For the past day or so, Asgar had been unable to shake off the feeling that he was back in a house of corpses. It was irrational, he reasoned, this fear, even more so after all the real horrors he had seen in his fifty-two years in the world above.
He tried to stop thinking.
Turning his attention back to the control panel, Asgar glanced across at the dials as they glowed and flickered in a steady rhythm of their own. He could not slack off, he told himself. All alone in Level 3 Sector 5, a football- field-sized room with two-storey-high ceilings, he was conscious of the cameras that watched his every movement, and of the automated loggers recording each action at the console.
Right now, one of the sensors showed a reading that was 'off' the charts. That meant only one thing – one of the moving parts in Purifying Chamber 6 had come off, with the sensors picking up the resultant vibration. This necessitated, according to Standard Operation Procedure, a shutdown of Chamber 6 and an immediate manual inspection.
Shit. All such fuck-ups just had to happen on his shift.

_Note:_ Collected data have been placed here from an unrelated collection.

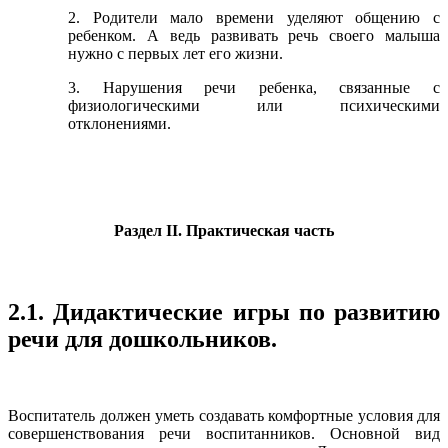
2. Родители мало времени уделяют общению с
ребенком. А ведь развивать речь своего малыша
нужно с первых лет его жизни.
3. Нарушения речи ребенка, связанные с
физиологическими или психическими
отклонениями.
Раздел II. Практическая часть
2.1. Дидактические игры по развитию
речи для дошкольников.
Воспитатель должен уметь создавать комфортные условия для
совершенствования речи воспитанников. Основной вид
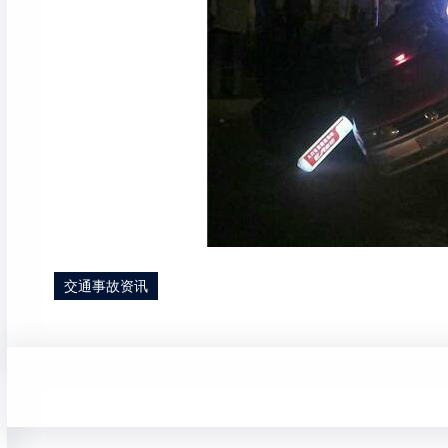
交通事故资讯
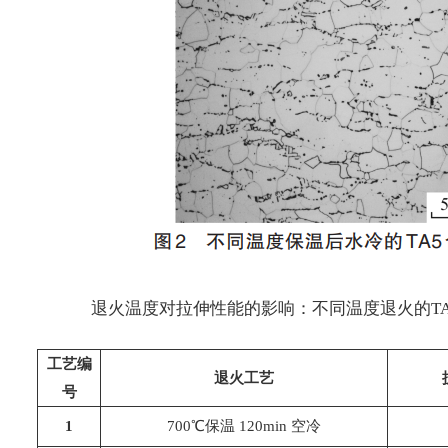
退火温度对拉伸性能的影响：不同温度退火的T
工艺编
退火工艺
号
1
700℃保温 120min 空冷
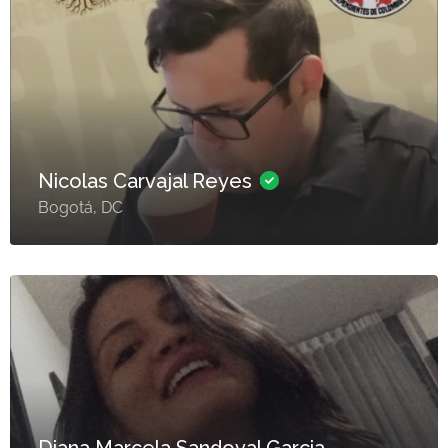
Nicolas Carvajal Reyes
Bogotá, DC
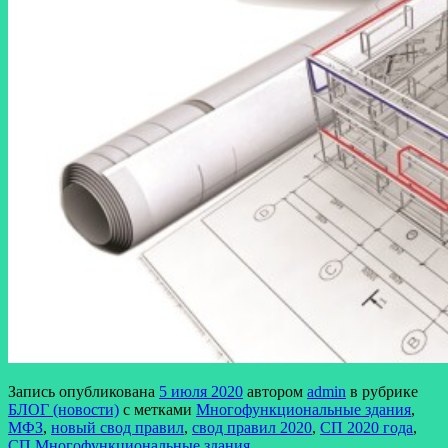
Запись опубликована
5 июля 2020
автором
admin
в рубрике
БЛОГ (новости)
с метками
Многофункциональные здания
,
МФЗ
,
новый свод правил
,
свод правил 2020
,
СП 2020 года
,
СП Многофункциональные здания
.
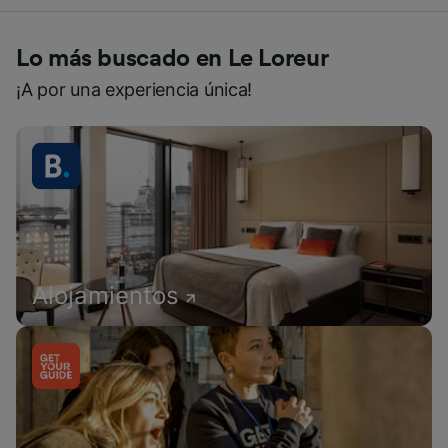
Lo más buscado en Le Loreur
¡A por una experiencia única!
Alojamientos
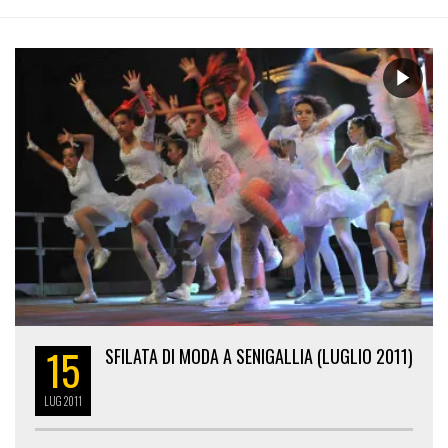
15
SFILATA DI MODA A SENIGALLIA (LUGLIO 2011)
LUG
2011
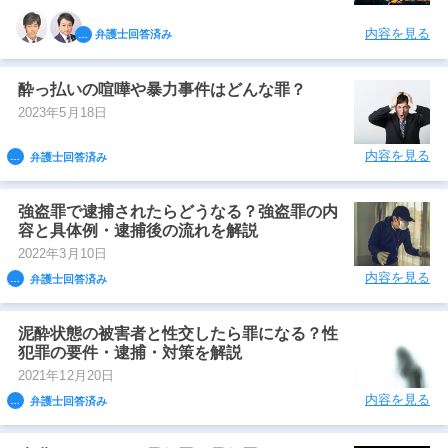
内容を見る
弁護士回答済み
酔っ払いの喧嘩や暴力事件はどんな罪？
2023年5月18日
内容を見る
弁護士回答済み
強盗罪で逮捕されたらどうなる？強盗罪の内
容と具体例・逮捕後の流れを解説
2022年3月10日
内容を見る
弁護士回答済み
泥酔状態の被害者と性交したら罪になる？性
犯罪の要件・逮捕・対策を解説
2021年12月20日
内容を見る
弁護士回答済み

He looked at the waveform intently. Then he flipped a switch, the one that the engineers called the 'Ear', its purpose being to 'listen-in' to the area where an anomaly has been detected.
'Help ... Please ... no!'
Asgar jerked back as if he had touched a hot stove.
What in the name of heaven was that?
His rational mind knew it was impossible. Yet there was no denying he had heard it. A voice, choked with tears, coming out from Chamber 6.